━━ RECORDS FOR THIS EXERCISE ━━

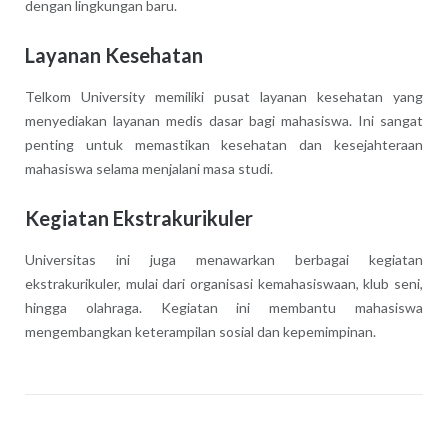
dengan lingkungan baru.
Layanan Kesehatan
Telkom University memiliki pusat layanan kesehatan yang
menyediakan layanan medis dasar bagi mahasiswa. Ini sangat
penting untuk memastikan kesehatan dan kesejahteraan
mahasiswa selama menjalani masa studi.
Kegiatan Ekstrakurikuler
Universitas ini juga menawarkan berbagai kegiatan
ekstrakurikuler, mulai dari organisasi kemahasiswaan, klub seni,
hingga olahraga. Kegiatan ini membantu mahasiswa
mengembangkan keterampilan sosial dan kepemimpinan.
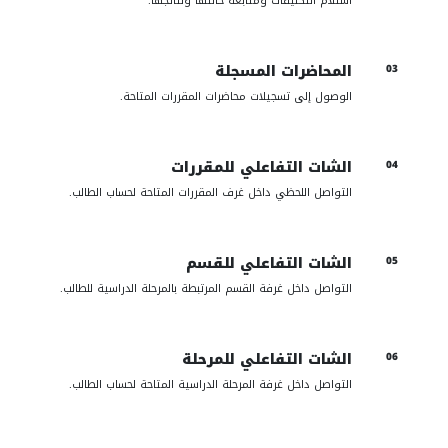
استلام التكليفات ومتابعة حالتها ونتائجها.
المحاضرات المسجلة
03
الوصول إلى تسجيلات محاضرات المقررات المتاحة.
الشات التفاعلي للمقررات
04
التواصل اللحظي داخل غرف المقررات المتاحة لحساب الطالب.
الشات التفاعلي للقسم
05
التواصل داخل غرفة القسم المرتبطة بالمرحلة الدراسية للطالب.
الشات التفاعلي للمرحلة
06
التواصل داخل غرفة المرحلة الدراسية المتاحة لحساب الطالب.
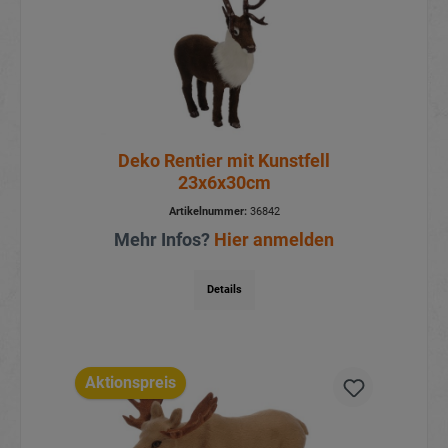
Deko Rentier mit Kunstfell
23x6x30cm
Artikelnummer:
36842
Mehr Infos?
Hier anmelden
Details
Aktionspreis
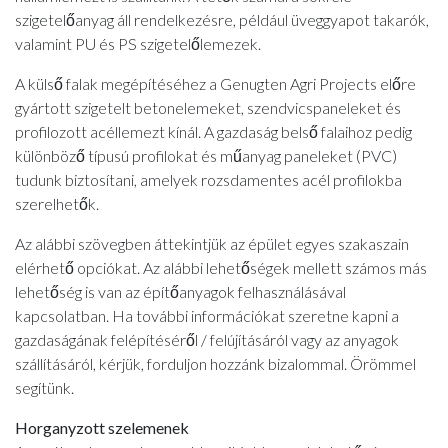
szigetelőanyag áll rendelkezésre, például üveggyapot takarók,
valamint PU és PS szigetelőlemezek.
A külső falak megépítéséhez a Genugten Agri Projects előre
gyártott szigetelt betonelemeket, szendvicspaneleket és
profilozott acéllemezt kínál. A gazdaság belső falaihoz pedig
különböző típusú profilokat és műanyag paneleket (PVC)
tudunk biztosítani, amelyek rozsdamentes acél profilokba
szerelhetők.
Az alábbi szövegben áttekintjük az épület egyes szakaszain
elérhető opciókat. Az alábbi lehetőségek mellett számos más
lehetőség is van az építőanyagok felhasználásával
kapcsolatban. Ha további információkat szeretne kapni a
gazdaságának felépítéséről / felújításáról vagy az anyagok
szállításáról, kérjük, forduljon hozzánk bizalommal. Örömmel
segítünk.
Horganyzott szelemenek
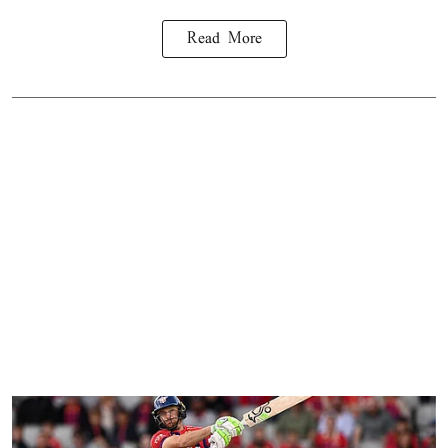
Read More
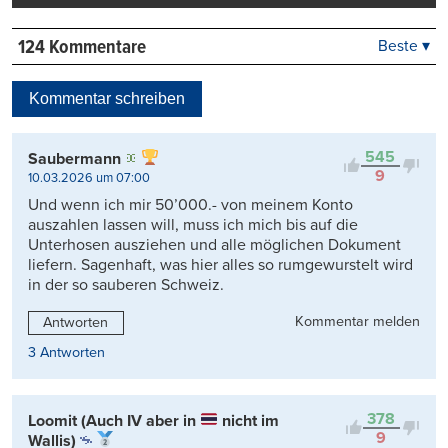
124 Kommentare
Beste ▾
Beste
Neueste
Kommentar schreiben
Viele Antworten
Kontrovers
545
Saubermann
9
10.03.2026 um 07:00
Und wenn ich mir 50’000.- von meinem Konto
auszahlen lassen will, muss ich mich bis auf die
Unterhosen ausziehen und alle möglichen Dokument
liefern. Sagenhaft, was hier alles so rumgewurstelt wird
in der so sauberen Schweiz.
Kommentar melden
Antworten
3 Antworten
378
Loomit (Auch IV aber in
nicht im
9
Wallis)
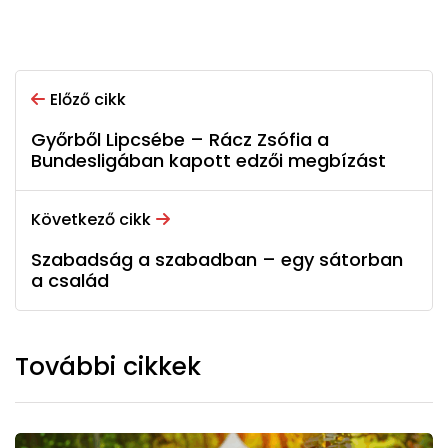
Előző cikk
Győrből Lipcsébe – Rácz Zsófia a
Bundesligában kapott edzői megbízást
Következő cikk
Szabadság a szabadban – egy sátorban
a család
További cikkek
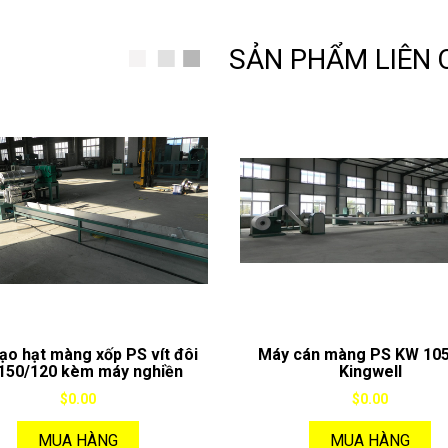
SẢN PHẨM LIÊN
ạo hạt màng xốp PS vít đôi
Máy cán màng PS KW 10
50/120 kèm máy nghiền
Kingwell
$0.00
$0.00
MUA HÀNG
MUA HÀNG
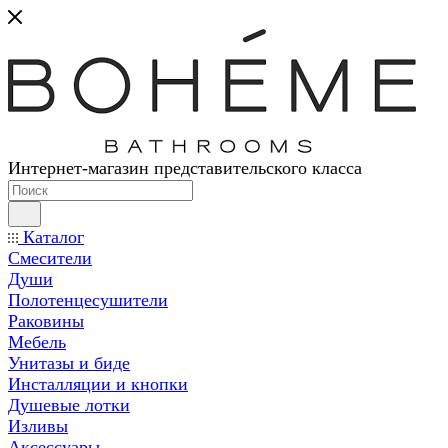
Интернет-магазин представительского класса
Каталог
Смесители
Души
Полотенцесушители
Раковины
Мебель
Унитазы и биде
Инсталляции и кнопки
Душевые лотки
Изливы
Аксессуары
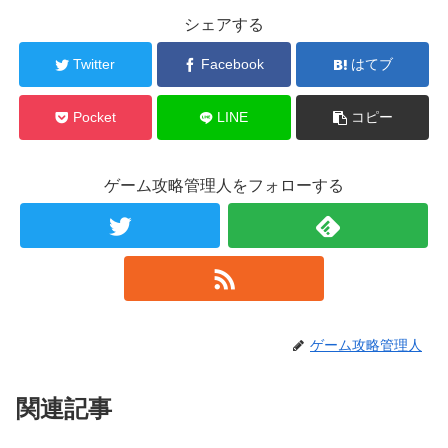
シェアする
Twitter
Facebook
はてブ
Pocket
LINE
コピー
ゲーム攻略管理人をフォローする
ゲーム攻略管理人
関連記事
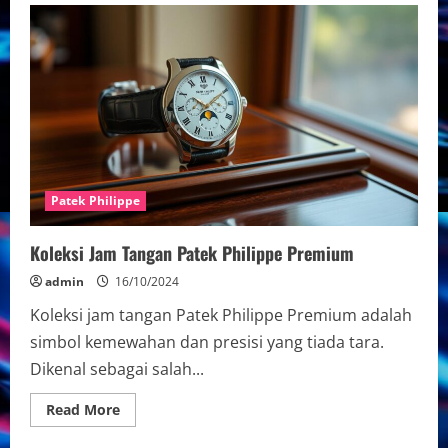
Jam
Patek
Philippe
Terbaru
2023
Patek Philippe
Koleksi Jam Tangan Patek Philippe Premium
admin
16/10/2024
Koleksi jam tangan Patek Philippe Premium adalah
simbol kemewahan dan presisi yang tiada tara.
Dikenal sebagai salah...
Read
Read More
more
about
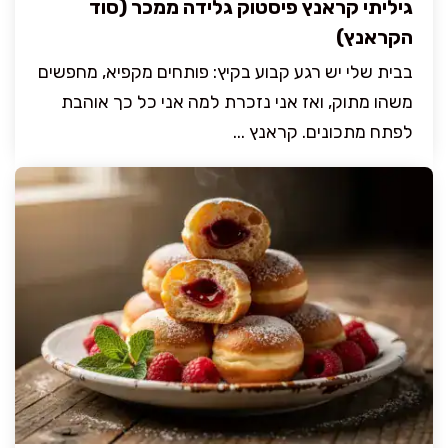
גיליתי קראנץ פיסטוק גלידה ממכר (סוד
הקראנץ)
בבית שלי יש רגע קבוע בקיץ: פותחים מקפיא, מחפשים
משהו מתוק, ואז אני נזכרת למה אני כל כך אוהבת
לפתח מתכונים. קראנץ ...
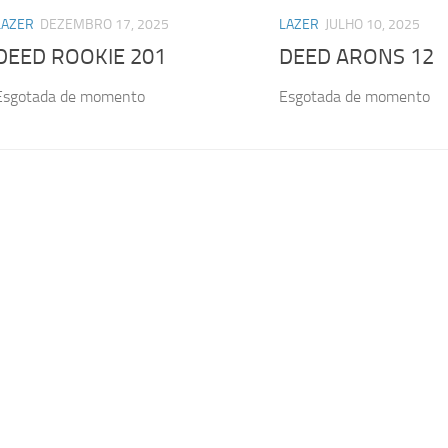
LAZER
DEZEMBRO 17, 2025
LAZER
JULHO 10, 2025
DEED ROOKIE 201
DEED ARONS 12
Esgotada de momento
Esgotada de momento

━━━

TO DO:
Determine how many lines in the listing above hold the string "Antworten", then write only the number.

REPLY:
3